LTA objected, stating evidence of the width of Timoney’s foot was at best speculative, and at worst an insult to the court itself. LTA stated the measurement of Timoney’s foot could have easily changed from day to day, and even from hour to hour.
LTA brought to the court’s attention the lawsuit wasn’t filed until 18 months after Timoney’s injury. During that time, Timoney could have put on weight or in other ways could have caused his foot’s width to expand.
The Court agreed with LTA and disallowed the evidence. The Court in this slip and fall accident case indicated the evidence submitted by Timoney about the size of his left foot was speculative. The Court continued by stating the measurements were taken by Timoney himself, and as a result could not be properly verified. The measurements were not certified or sworn to in any affidavits.

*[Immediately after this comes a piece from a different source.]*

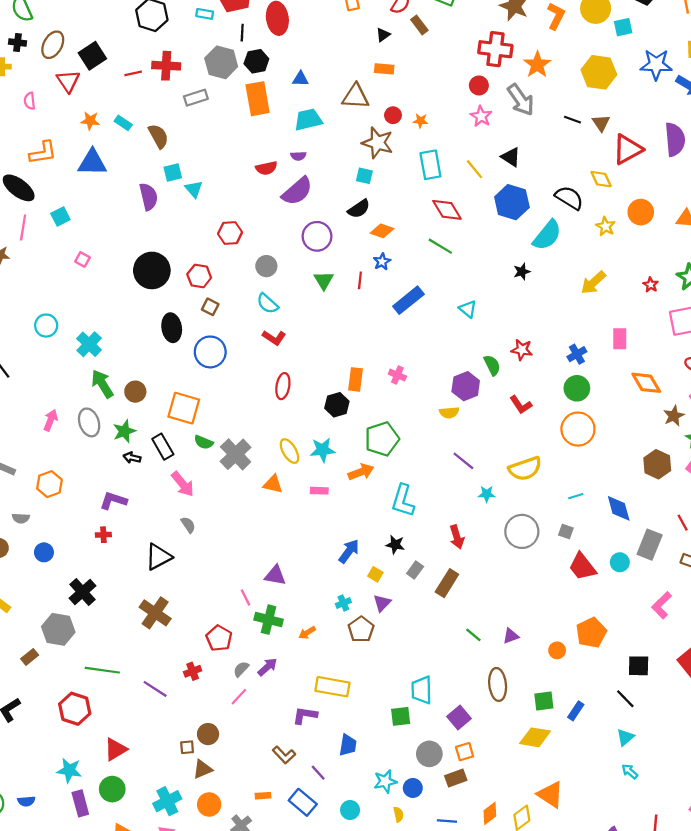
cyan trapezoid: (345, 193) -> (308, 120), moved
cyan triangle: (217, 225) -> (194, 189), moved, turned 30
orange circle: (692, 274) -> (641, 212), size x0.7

In addition, the photographs Timoney took of his foot and of the gap at the train platform were inadmissible as hearsay, and therefore useless in determining this slip and fall accident case.
LTA added the gap between the train and the platform had existed for at least 60 years. Anyone who ever rode the train knew there was a gap between the platform and the car and as a result used care in avoiding that gap. LTA stated in its arguments to the court that the gap was therefore a “Foreseeable Harm” and that Timoney was aware of that harm.
LTA offered documentary evidence through the hearsay exception of its business records. Part of those records reflected Timoney had ridden the train on a weekly basis for the last 4 years. LTA was sure of that because for the last 4 years, Timoney purchased monthly tickets on the train at a discounted price.
Therefore Timoney could not claim he did not ride the train frequently, and, because he rode the train so frequently, he had to have successfully avoided the gap numerous times, all without incident or complaint.
After hearing the admitted evidence in the trial and the closing arguments of Timoney’s and LTA’s attorneys, the Court ruled Timoney had wholly failed to prove his slip and fall accident case by a “Preponderance of the Evidence”.
The Court ruled LTA was not negligent and as a result did not breach its duty of care to its passengers, and specifically, to Timoney. The Court found for the Defendant LTA and against the Plaintiff Timoney.
To be successful in a slip and fall accident case a Plaintiff must be able to present admissible evidence into the court record. Evidence, if it is to be used effectively in a personal injury case, must be in a form which is admissible in court. If it isn’t, no matter how important the Plaintiff thinks the evidence may be, it will prove to be useless.
There are some risks which are foreseeable. Those are usually risks which exist out of necessity. The gap between the train and the platform in this slip and fall accident case illustrates an excellent example.
Too often when people are injured they fail to recognize the legal concept of “Foreseeable Harm”. These are dangers which exist in the real world which are inevitable. The amount of foreseeable harm though will often be an issue which must be determined by the court.
One person may believe the harm is foreseeable and reasonable, whereas the person injured may feel the harm wasn’t foreseeable, and as a result the person who created the harm should be liable for the injuries suffered by the person who becomes a victim to that harm.
*This case example is for educational purposes only. It is based on actual events although names have been changed to protect those involved. Any resemblance to real persons or entities is purely coincidental.